Intelligence Suggests North Korea Suffering FMD

Evidence has emerged that foot-and-mouth disease (FMD) may have broken out in North Korea. Therefore, the question of whether the South Korean government might provide aid to combat any proven outbreak of the disease has arisen.

An official inside the South Korean administration said today, “Intelligence exists to suggest that FMD broke out late last year in North Korea. We are currently working out the exact damage,” while another official added, “I heard from a Japanese citizen who visited the North that FMD has occurred in the country.”

The second official also said, “We are aware that the North Korean authorities have been mobilizing military bases to disinfect cow and pig farms nationwide.”

Due to an outbreak of FMD in the vicinity of Pyongyang, the authorities have apparently also set up temporary checkpoints in order to control unnecessary internal migration, intelligence suggests.

However, North Korea has not released anything about FMD officially, and has apparently not asked international organizations for aid. Thus, an official with the Ministry of Unification cautioned today, “There are difficulties in terms of finding out the facts officially,” and added, “It is not a situation where we can talk about aid before judging the real situation.

Considering that the South suspended flood relief aid, which is ostensibly humanitarian, following the Yeonpyeong attack, it will not be easy to say yes to any aid request. However, since the South’s basic principle on North Korea is to divide humanitarian issues from political issues, if North Korea calls for aid it will also be hard to ignore, and FMD could equally come to undermine the South’s principled stance.

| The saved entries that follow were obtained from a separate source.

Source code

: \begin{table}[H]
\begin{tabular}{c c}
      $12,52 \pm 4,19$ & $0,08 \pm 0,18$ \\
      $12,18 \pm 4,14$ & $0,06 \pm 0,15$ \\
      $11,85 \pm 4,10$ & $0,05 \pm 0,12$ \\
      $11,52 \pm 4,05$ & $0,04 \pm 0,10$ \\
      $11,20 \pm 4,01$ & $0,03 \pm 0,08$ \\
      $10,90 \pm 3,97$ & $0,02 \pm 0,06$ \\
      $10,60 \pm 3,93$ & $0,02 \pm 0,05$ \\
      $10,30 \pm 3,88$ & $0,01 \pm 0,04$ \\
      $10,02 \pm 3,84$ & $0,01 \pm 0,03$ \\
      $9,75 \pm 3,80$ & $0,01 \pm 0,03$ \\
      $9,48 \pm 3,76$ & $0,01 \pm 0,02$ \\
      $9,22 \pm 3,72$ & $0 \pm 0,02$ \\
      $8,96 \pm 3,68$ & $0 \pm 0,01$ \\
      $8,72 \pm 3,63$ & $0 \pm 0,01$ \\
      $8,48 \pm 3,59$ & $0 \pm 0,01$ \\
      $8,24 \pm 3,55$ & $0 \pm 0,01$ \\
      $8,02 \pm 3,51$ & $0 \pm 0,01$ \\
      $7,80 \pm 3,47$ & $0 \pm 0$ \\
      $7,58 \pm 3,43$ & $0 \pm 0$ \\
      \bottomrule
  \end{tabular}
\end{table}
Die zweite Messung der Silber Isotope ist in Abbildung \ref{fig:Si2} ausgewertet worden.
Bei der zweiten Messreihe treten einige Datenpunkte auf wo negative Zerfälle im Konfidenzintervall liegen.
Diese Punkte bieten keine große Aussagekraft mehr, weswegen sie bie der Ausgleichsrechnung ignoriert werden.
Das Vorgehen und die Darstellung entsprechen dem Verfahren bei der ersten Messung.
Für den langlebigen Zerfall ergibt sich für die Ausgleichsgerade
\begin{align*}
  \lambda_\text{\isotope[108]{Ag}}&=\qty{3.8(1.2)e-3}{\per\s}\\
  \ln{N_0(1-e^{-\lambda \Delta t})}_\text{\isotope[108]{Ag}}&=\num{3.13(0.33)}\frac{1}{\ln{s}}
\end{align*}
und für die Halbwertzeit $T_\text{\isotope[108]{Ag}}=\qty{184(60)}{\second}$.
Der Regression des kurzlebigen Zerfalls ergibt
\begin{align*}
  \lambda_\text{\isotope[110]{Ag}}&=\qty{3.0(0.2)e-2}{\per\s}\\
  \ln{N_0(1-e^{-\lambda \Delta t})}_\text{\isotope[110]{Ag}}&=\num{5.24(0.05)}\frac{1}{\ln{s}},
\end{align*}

In the past the North has gone through a formulaic procedure in order to get aid: Pyongyang reported the reality to international organizations; the South expressed its willingness to give aid; the North released the scale of the real damage; and then the South decided to give aid. However, reporting the situation to the Food and Agriculture Organization (FAO) and World Organization for Animal Health (OIE) and simultaneously calling on the South to give aid would be somewhat different.

With public opinion on urgent humanitarian aid generally positive, North Korea could in this way use the situation in order to engender domestic conflict in South Korea and put pressure on the government in Seoul to open wider contacts with the North Korean regime.

In 2007 when the South Korean administration found out about the outbreak of FMD in North Korea through international organizations, it provided 22 kinds of preventive medicines and equipment worth approximately $2.4 million in total.